Stored data entries:
Segment Open

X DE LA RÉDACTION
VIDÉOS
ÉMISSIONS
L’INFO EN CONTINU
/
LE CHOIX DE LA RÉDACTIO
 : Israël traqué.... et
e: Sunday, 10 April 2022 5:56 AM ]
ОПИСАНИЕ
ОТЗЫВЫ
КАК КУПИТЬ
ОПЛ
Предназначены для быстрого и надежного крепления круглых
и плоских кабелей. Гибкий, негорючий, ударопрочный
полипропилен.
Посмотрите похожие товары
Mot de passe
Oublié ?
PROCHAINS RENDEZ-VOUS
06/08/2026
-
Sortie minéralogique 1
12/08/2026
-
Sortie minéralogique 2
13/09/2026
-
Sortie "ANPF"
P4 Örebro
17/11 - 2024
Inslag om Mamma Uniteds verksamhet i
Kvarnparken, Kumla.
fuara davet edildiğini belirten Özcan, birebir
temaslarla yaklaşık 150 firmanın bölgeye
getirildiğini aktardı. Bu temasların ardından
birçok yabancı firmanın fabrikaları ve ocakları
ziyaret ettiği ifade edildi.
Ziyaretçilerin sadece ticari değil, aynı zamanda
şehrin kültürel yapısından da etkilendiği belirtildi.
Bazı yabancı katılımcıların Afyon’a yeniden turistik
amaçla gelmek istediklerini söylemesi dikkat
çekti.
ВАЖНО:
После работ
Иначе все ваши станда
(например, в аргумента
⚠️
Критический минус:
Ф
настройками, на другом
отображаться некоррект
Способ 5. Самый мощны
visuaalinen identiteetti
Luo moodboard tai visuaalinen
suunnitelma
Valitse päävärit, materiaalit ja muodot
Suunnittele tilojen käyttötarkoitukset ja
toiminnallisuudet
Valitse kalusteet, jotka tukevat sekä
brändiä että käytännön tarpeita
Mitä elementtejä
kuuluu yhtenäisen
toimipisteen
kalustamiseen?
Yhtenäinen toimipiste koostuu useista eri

Segment Closed

▸ **ACTIVITY**
Reproduce every line of the entries above verbatim, preserving the original wording, spelling, and line order.

▸ **FINISHED EXERCISE**
X DE LA RÉDACTION
VIDÉOS
ÉMISSIONS
L’INFO EN CONTINU
/
LE CHOIX DE LA RÉDACTIO
 : Israël traqué.... et
e: Sunday, 10 April 2022 5:56 AM ]
ОПИСАНИЕ
ОТЗЫВЫ
КАК КУПИТЬ
ОПЛ
Предназначены для быстрого и надежного крепления круглых
и плоских кабелей. Гибкий, негорючий, ударопрочный
полипропилен.
Посмотрите похожие товары
Mot de passe
Oublié ?
PROCHAINS RENDEZ-VOUS
06/08/2026
-
Sortie minéralogique 1
12/08/2026
-
Sortie minéralogique 2
13/09/2026
-
Sortie "ANPF"
P4 Örebro
17/11 - 2024
Inslag om Mamma Uniteds verksamhet i
Kvarnparken, Kumla.
fuara davet edildiğini belirten Özcan, birebir
temaslarla yaklaşık 150 firmanın bölgeye
getirildiğini aktardı. Bu temasların ardından
birçok yabancı firmanın fabrikaları ve ocakları
ziyaret ettiği ifade edildi.
Ziyaretçilerin sadece ticari değil, aynı zamanda
şehrin kültürel yapısından da etkilendiği belirtildi.
Bazı yabancı katılımcıların Afyon’a yeniden turistik
amaçla gelmek istediklerini söylemesi dikkat
çekti.
ВАЖНО:
После работ
Иначе все ваши станда
(например, в аргумента
⚠️
Критический минус:
Ф
настройками, на другом
отображаться некоррект
Способ 5. Самый мощны
visuaalinen identiteetti
Luo moodboard tai visuaalinen
suunnitelma
Valitse päävärit, materiaalit ja muodot
Suunnittele tilojen käyttötarkoitukset ja
toiminnallisuudet
Valitse kalusteet, jotka tukevat sekä
brändiä että käytännön tarpeita
Mitä elementtejä
kuuluu yhtenäisen
toimipisteen
kalustamiseen?
Yhtenäinen toimipiste koostuu useista eri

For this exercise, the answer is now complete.